Have you ever read War and Peace by Lev Tolstoy? It's a great book with many stories wrapped up with History. It takes place in Russia during the Napoleon era and, of course, it also tells about battles.

Lev Tolstoy in a rare color photo

Strategist vs Executors

There is one interesting point in Tolstoy's reasoning: most of the times, battles are not decided by generals or strategists but by single episodes of bravery or dastardliness in the troops.

Of course there is a part of truth in this, but life is slightly more complicated. A good commander should be able to understand if his soldiers are motivated, which are strengths and weaknesses of his troops.

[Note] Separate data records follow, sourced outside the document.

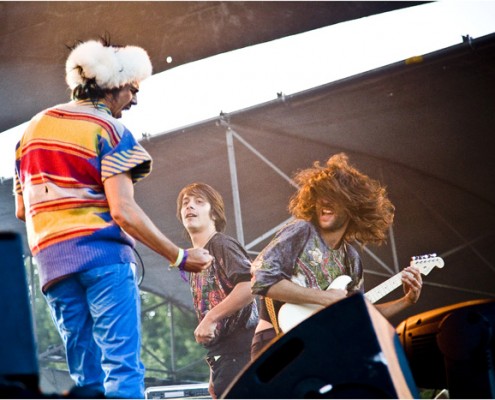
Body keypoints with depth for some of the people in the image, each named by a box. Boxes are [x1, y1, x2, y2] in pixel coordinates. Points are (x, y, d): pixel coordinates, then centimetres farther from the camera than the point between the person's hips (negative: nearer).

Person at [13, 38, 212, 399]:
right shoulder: (108, 129, -4)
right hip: (103, 254, -6)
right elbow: (122, 210, -14)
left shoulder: (34, 128, 17)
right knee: (122, 367, -11)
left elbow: (22, 209, 18)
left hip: (52, 261, 6)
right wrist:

A managers should know his/her men as well. How to deal with each one of them and understand their concerns. It's not just a matter of assigning the right tasks to the right developer.

Victory and Fortune

I'm sure you have already heard that fortune favors the bold and often luck is considered an essential attribute of good commanders. Many great generals in the past were undoubtedly lucky. But a commander that points everything on his luck is doomed to lose.

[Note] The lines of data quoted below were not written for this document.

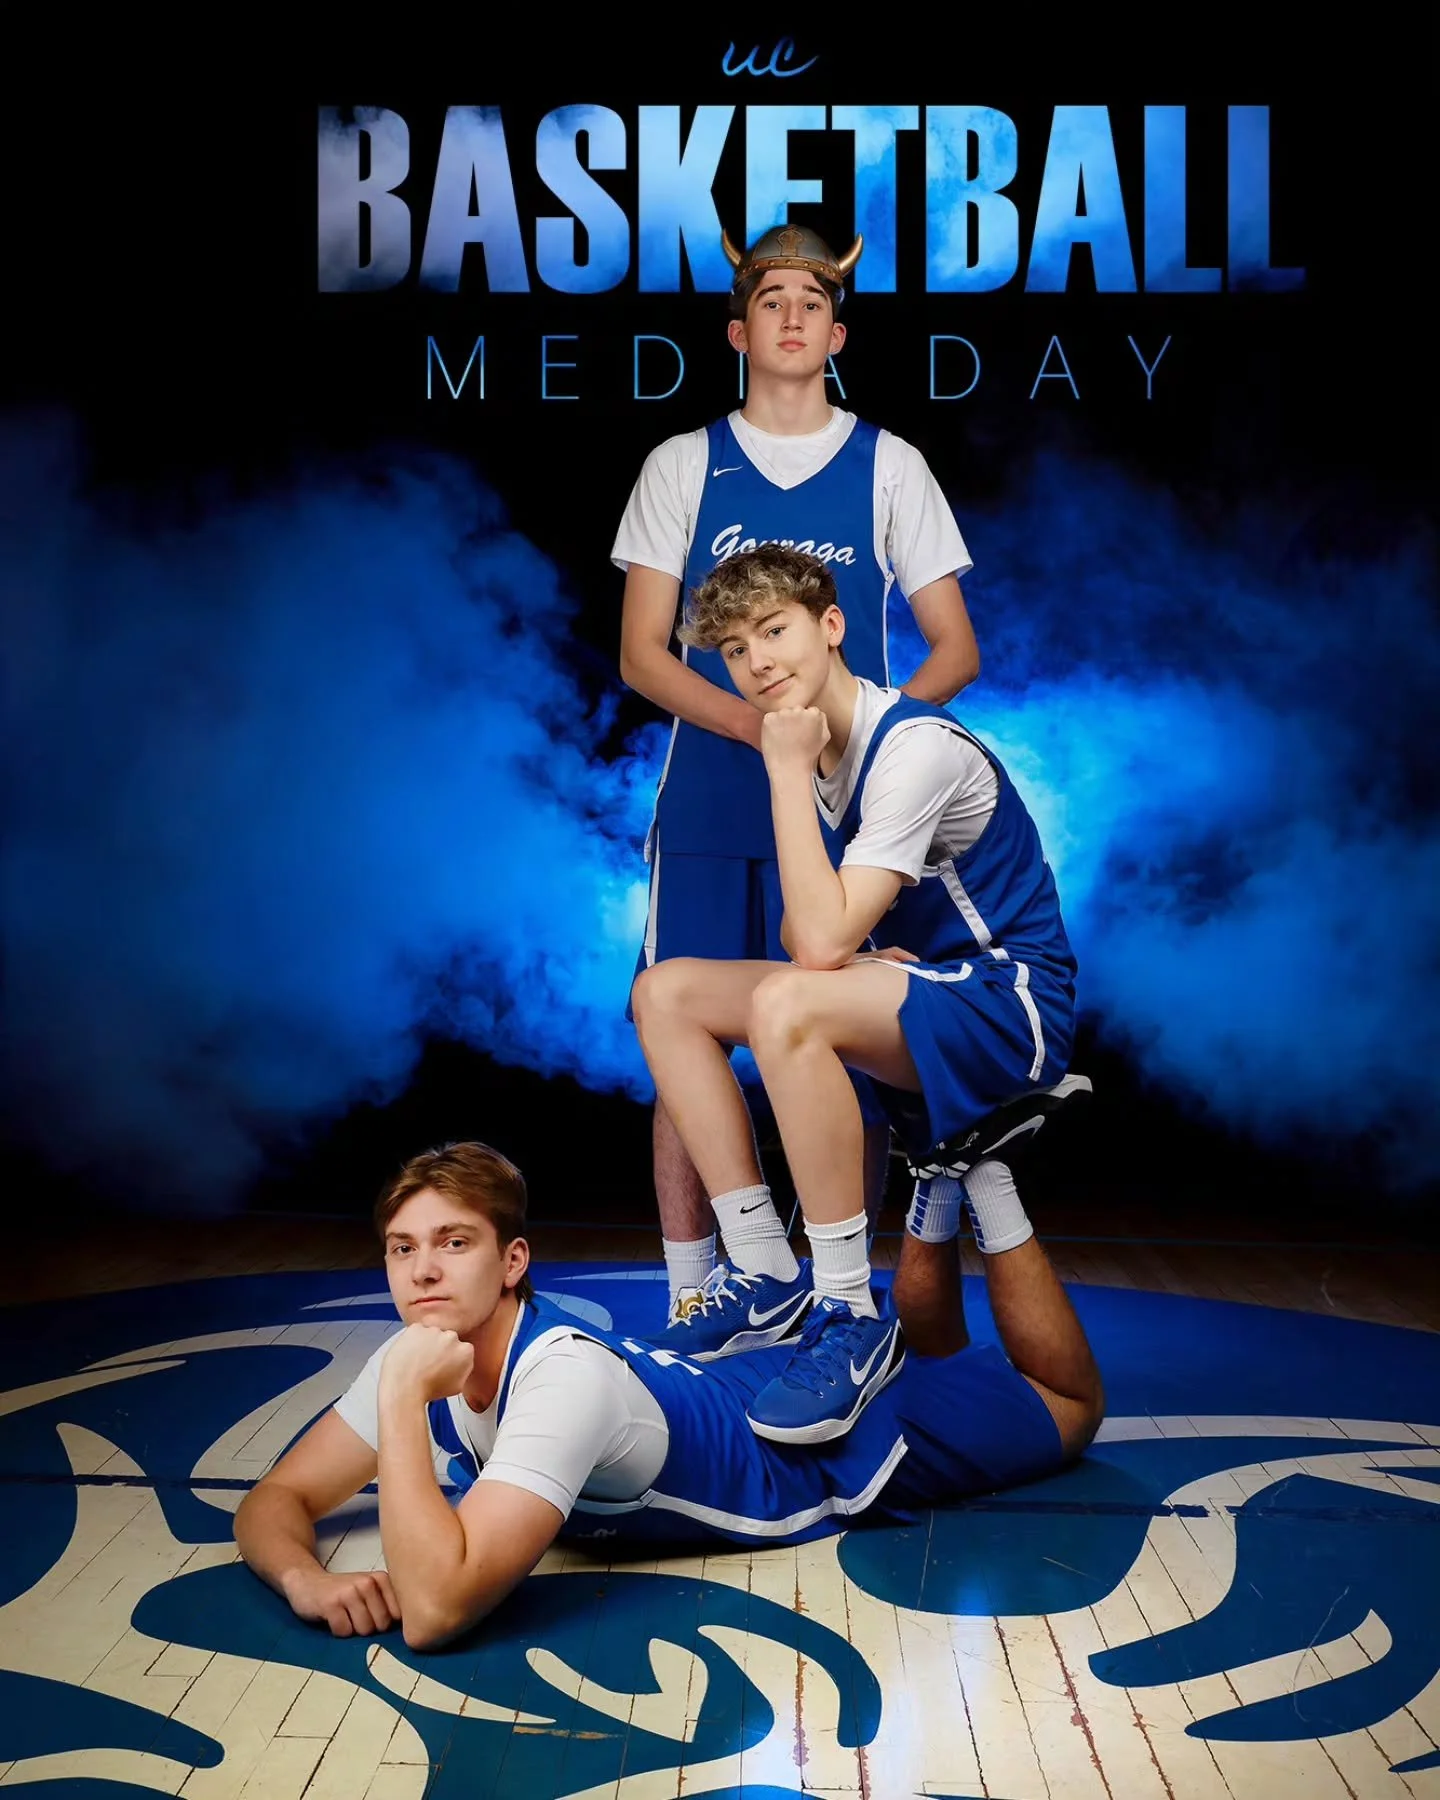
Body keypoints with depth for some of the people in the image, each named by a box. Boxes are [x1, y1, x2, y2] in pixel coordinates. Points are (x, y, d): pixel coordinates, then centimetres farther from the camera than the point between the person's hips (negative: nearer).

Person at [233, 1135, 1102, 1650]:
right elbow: (276, 1498, -13)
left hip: (854, 1436, -5)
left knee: (1069, 1404, 21)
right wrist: (303, 1576, -35)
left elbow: (435, 1607, -51)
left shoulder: (567, 1378, -43)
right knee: (923, 1356, 36)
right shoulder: (417, 1359, -22)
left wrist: (402, 1402, -48)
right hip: (764, 1394, 6)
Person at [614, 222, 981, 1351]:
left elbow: (958, 649, 8)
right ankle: (699, 1292, 9)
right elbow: (641, 654, 5)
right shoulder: (683, 467, 11)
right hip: (709, 801, 0)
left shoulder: (889, 467, 11)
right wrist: (761, 724, -13)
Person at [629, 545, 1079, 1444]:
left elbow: (824, 941, -27)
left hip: (1010, 1004, -9)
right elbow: (805, 932, 13)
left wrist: (788, 770, -21)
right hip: (916, 992, 9)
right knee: (666, 991, 1)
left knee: (787, 1007, -35)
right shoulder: (820, 750, 6)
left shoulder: (916, 746, -20)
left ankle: (854, 1320, -23)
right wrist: (860, 949, -10)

This is why, great commanders always have some troops reserved for difficult moments (for example Napoleon had the Old Guard) and they know when engage a battle and when retire their troops.

For a manager it works the same. If he/she commits the team at one hundred percent of the time, there will no room for contingencies. If he/she accepts every job proposed by the salesmen, the risk is to provide a poor job or to miss the deadlines. He/she can put its subordinates under pressure for some weeks but not forever.

Sometimes managers have to take some risk and they can be lucky, but fortune doesn't lasts forever.